TALLAHASSEE — In what one supporter called a “reset for the trauma system,” a House panel Tuesday approved a controversial bill that would ensure the continued operation of three disputed trauma centers in Manatee, Pasco and Marion counties.
The 8-4 vote by the House Health Innovation Subcommittee was the first public decision in what promises to be a hospital industry lobbying battle during this spring’s legislative session. Major industry players and the state Department of Health have been embroiled in nearly three years of legal fights about the approval of new trauma facilities.
The bill (PCB HIS 14-01) seeks to guarantee that trauma facilities at Regional Medical Center Bayonet Point in Pasco County, Blake Medical Center in Manatee County and Ocala Regional Medical Center in Marion County would continue operating. They are threatened because of ongoing legal challenges by hospitals in the Tampa Bay, Gainesville and Jacksonville areas.
Subcommittee Chairman Jason Brodeur, R-Sanford, said indicators show that the disputed trauma centers are helping improve the quality of care for patients. Officials from Marion County testified that the Ocala Regional trauma facility, which opened in late 2012, has saved crucial time in transporting injured people for treatment. In the past, those people would have gone to hospitals in Gainesville or Orlando.
“Today what we’re talking about is access to health care,” Marion County Commissioner Stan McClain said.
But critics said the bill would circumvent the state’s longstanding process of determining whether a “need” exists before each new trauma center is approved. They say determining need is critical because of the high costs of operating trauma centers and limited numbers of trauma physicians and specialists.
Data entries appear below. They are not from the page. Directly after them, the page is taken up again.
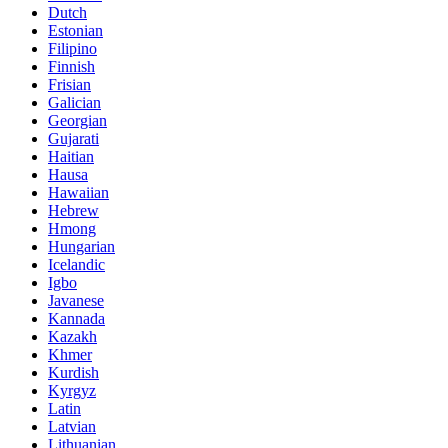
Dutch
Estonian
Filipino
Finnish
Frisian
Galician
Georgian
Gujarati
Haitian
Hausa
Hawaiian
Hebrew
Hmong
Hungarian
Icelandic
Igbo
Javanese
Kannada
Kazakh
Khmer
Kurdish
Kyrgyz
Latin
Latvian
Lithuanian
“I don’t believe that injecting politics into this is the right answer,” said Rep. Ronald “Doc” Renuart, a Ponte Vedra Beach Republican and physician who voted against the bill.
The long-running dispute has largely focused on attempts by the HCA health care chain to open trauma facilities at various hospitals, including the Manatee, Pasco and Marion hospitals. But those efforts have faced opposition from Tampa General Hospital, St. Joseph’s Hospital in Tampa, Bayfront Medical Center in St. Petersburg, UF Health Shands Hospital in Gainesville and UF Health Jacksonville — all of which have run trauma facilities for years.
An administrative law judge in 2011 found that the Department of Health used an invalid rule in approving new trauma facilities, a decision that was later upheld by the 1st District Court of Appeal. The department, however, approved the Manatee, Pasco and Marion trauma facilities — and has allowed them to continue operating.
The department in recent months has worked on a new rule for approving trauma centers, but many of the same divisions remain in the hospital industry about the proposal. Meanwhile, pending legal cases threaten the continued operation of the Manatee, Pasco and Marion facilities.
That helped lead Brodeur to file the House bill and Sen. Denise Grimsley, R-Sebring, to file a broader measure (SB 1276) that also would allow the three trauma facilities to remain open. Grimsley’s bill would address the process for approving future trauma centers, while Brodeur said his bill is more narrowly focused on keeping open the three facilities.
The House bill calls for allowing trauma facilities to keep their doors open if they have “operated continuously” for a 12-month period and submit an application for a site visit by the American College of Surgeons Committee on Trauma.
Critics, however, questioned whether the bill could have broader effects than allowing the Manatee, Pasco and Marion trauma facilities to remain open. Those questions centered, in part, on whether the bill could allow Orange Park Medical Center in Clay County to reopen a trauma center that was allowed to start operating in 2011 but was later shut down by the state.
But Brodeur said he was willing to make changes in the bill to address those questions. He also said the bill might be only part of resolving broader issues in the trauma system.
“I don’t think the trauma issue is done with this bill, quite frankly,” Brodeur said.